The Bane Of The Insomniac
One member wrote it, but Im sure we all feel this way.
The insomniac's worst enemy... sleeping pills.
You've been awake for four days. You've been on your computer for 10 hours, desperately messaging everyone on your contact
lists, begging them to provide you with either entertainment, or a sure method for sleep. Then one of them happily
suggests, "Sleeping pills, you fucking dumbass!" Cursing aside, you decide that maybe your trusted friend's advice isn't
so... wait! Drugs! Drugs are ba... ah, but sleep. Fuck insomnia, you're going to Wal-Mart.
When you arrive at Wal-Mart, it's midnight. The only two clerks there look surprisingly like those crack addicts you saw on
the PBS special.. you know, the one you watched twice earlier that day. But you can't judge a book by its cover. So you
approach the man wearing the blue vest. He's got a beard longer than the longest johnson you've ever seen, and he looks
like a dirt poor art student out of Paris. "Hello," you greet him, which is met with the instant reply of, "Manager's in
the rug section."
"Is this one of those automated jobs?" you wonder. Aloud, you say, "I'm just looking for sleeping pills."
The instant reply becomes, "Talk to the manager."
You begin to think less than polite things about this crack junkie's mother.

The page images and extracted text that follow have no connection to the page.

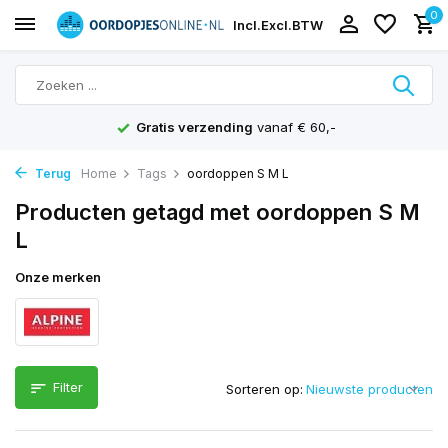
0
Incl.
Excl.
BTW
Gratis verzending
vanaf € 60,-
Terug
Home
Tags
oordoppen S M L
Producten getagd met oordoppen S M
L
Onze merken
Filter
Sorteren op: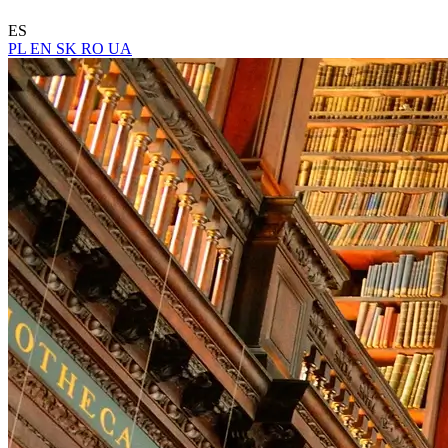
ES
PL
EN
SK
RO
UA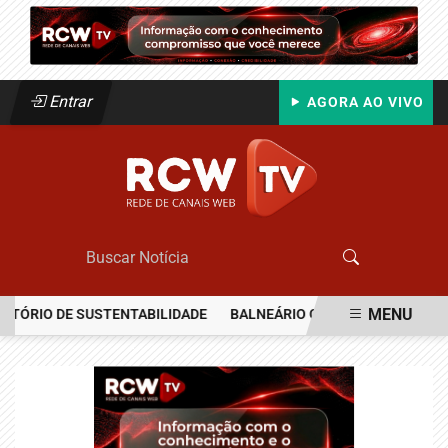
Entrar
AGORA AO VIVO
MENU
IO DE SUSTENTABILIDADE
BALNEÁRIO CAMBORIÚ RECEBERÁ MAIS 
EM ALTA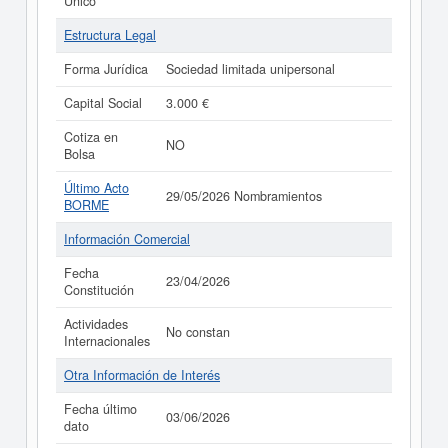
Único
Estructura Legal
Forma Jurídica
Sociedad limitada unipersonal
Capital Social
3.000 €
Cotiza en
NO
Bolsa
Último Acto
29/05/2026 Nombramientos
BORME
Información Comercial
Fecha
23/04/2026
Constitución
Actividades
No constan
Internacionales
Otra Información de Interés
Fecha último
03/06/2026
dato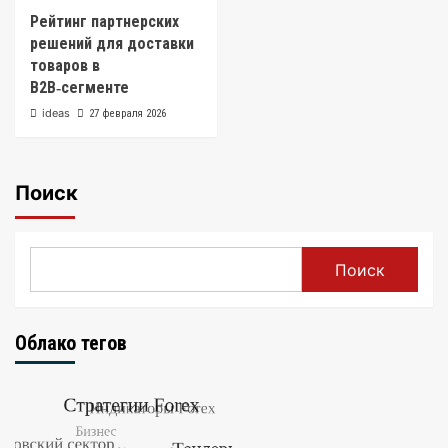
Рейтинг партнерских
решений для доставки
товаров в
B2B‑сегменте
ideas
27 февраля 2026
Поиск
Поиск
Облако тегов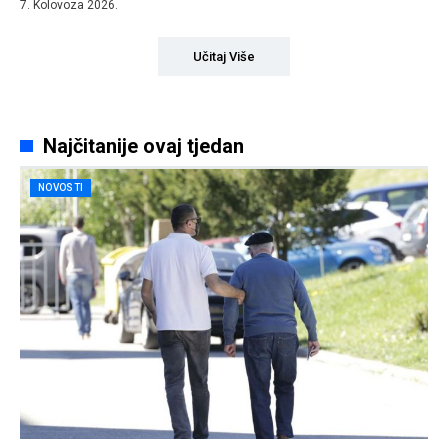
7. Kolovoza 2026.
Učitaj Više
Najčitanije ovaj tjedan
NOVOSTI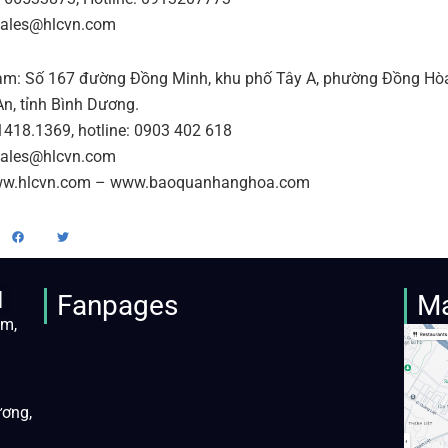
sales@hlcvn.com
m: Số 167 đường Đồng Minh, khu phố Tây A, phường Đồng Hòa
An, tỉnh Bình Dương.
1418.1369, hotline: 0903 402 618
sales@hlcvn.com
www.hlcvn.com – www.baoquanhanghoa.com
M
Fanpages
M
àm,
ương,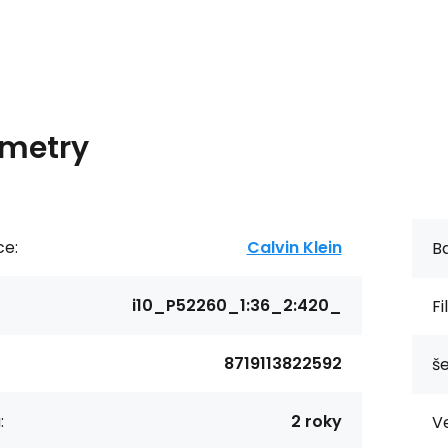
metry
ce:
Calvin Klein
Ba
i10_P52260_1:36_2:420_
Fi
8719113822592
še
:
2 roky
Ve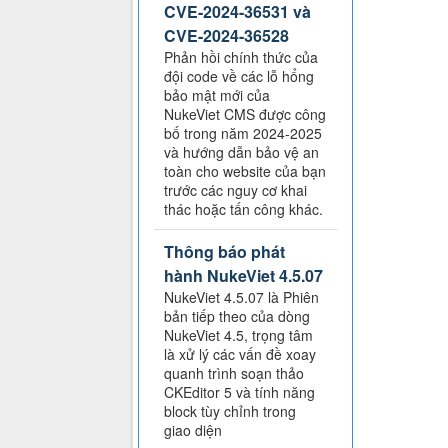
CVE-2024-36531 và
CVE-2024-36528
Phản hồi chính thức của
đội code về các lỗ hổng
bảo mật mới của
NukeViet CMS được công
bố trong năm 2024-2025
và hướng dẫn bảo vệ an
toàn cho website của bạn
trước các nguy cơ khai
thác hoặc tấn công khác.
Thông báo phát
hành NukeViet 4.5.07
NukeViet 4.5.07 là Phiên
bản tiếp theo của dòng
NukeViet 4.5, trọng tâm
là xử lý các vấn đề xoay
quanh trình soạn thảo
CKEditor 5 và tính năng
block tùy chỉnh trong
giao diện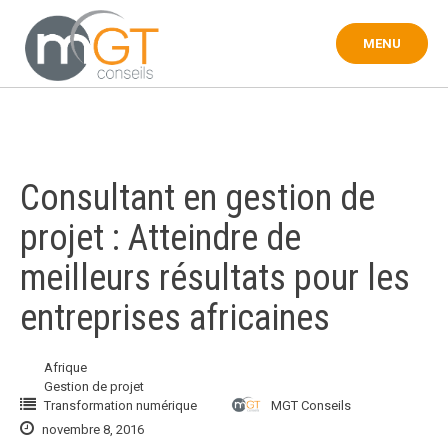
Touter
au
MENU
contenu
Consultant en gestion de
projet : Atteindre de
meilleurs résultats pour les
entreprises africaines
Afrique
Gestion de projet
Transformation numérique
MGT Conseils
novembre 8, 2016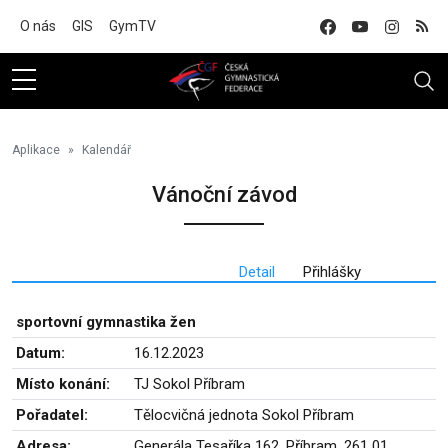
Na hlavní obsah
O nás
GIS
GymTV
Aplikace
Kalendář
Vánoční závod
Detail
Přihlášky
sportovní gymnastika žen
Datum:
16.12.2023
Místo konání:
TJ Sokol Příbram
Pořadatel:
Tělocvičná jednota Sokol Příbram
Adresa:
Generála Tesaříka 162, Příbram, 261 01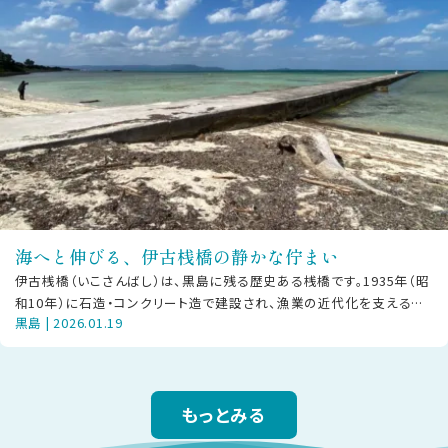
海へと伸びる、伊古桟橋の静かな佇まい
伊古桟橋（いこさんばし）は、黒島に残る歴史ある桟橋です。1935年（昭
和10年）に石造・コンクリート造で建設され、漁業の近代化を支える拠
黒島 | 2026.01.19
点として、人や物資の往来
もっとみる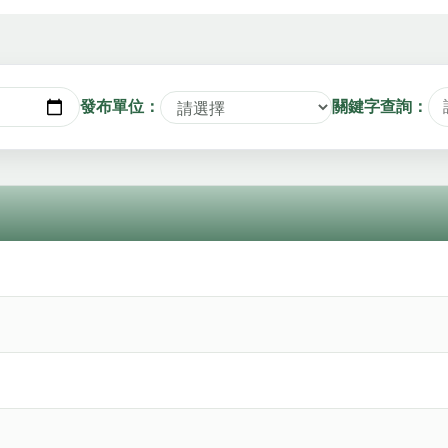
發布單位：
關鍵字查詢：
日期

"Alright.. where's the rug section?"
"Ask the manager."
After this debacle of customer service, you strike out on your own, armed only with car keys and a two day hangover. Okay,
maybe the two day hangover isn't much to be armed with, unless you're in a pissy mood. After carefully searching the entire
store, you come to the reluctant conclusion that this store has no rug section. Which confounds you to no end. Retracing
your steps, you find yourself again at the front of the store. What's this? The bearded junkie is gone, to be replaced by
a man you lovingly refer to in your head as Scarecrow Man. Tall, lanky, too-long hair, you'd expect a Discman to be on his
belt.
"Excuse me?" you say.
"Yeah?" he replies.
"I'm looking for some sleeping pills."
"Yeah?" he replies.
"Yeah, sleeping pills," you say. "Do you know where they are?"
"Yeah?" he replies.
You steadily curse him, screaming loud and long in his face, to which he meets you with the aloof, calm reply of, "Yeah?"
In a rage, you stalk off, promising that if you find the oft-rumored 'boot up your ass' section, you're going to drag him
into it.
Finally, like a beacon from God above, the pharmacy appears. Why didn't your tired brain think of this? Probably a result
of that NBC Nightly News series you watched on corrupt pharmacies handing out illegal drugs in normal bottles. You're not
here for a helping of cocaine, after all. You slowly think that maybe it's so fresh on your mind because you watched all
three parts without sleeping in between. Yeah, that's it.
Taking the first box that grabs the attention of your sleep deprived, drunken senses, you read the label.
"Wait," you say suddenly. "Birth defects? Nose bleeds? Migraines? Gout? Jesus, what do I need this for? I could hit
myself in the groin with a hammer for free!"
You move on. After a long and tiring search, you find a box which has side effects suitable to you. Lung cancer, dry
mouth, and erectile dysfunction (none of these things matter when you're asleep, after all). Making your way to the
counter, you proudly plop the box down, along with your $20 bill. After a long moment of staring at the pills and the money
with a stupid look on your face, you glance up, to see that Scarecrow Man is helming this counter, and the lights are on but
nobody's home. Deciding that Scarecrow Man isn't night security, you pick up the $20 bill. When there's no reaction, you
pick up the bottle of pills. After careful deliberation, you pick up your feet and flee the scene. On the way out, the
bearded automoton calls out, "Have a nice night."
Arriving at home with a kick of adrenaline, you stare at the sleeping pills, and say, "What did I get these for? I'm not
even tired!" Ten minutes later, you sit on the couch, wearing boxers and your Spiderman shirt on, with a pack of half eaten
Oreos in your lap, watching an infomercial on George Foreman's grill. Gosh, that George Foreman. Gets you every time.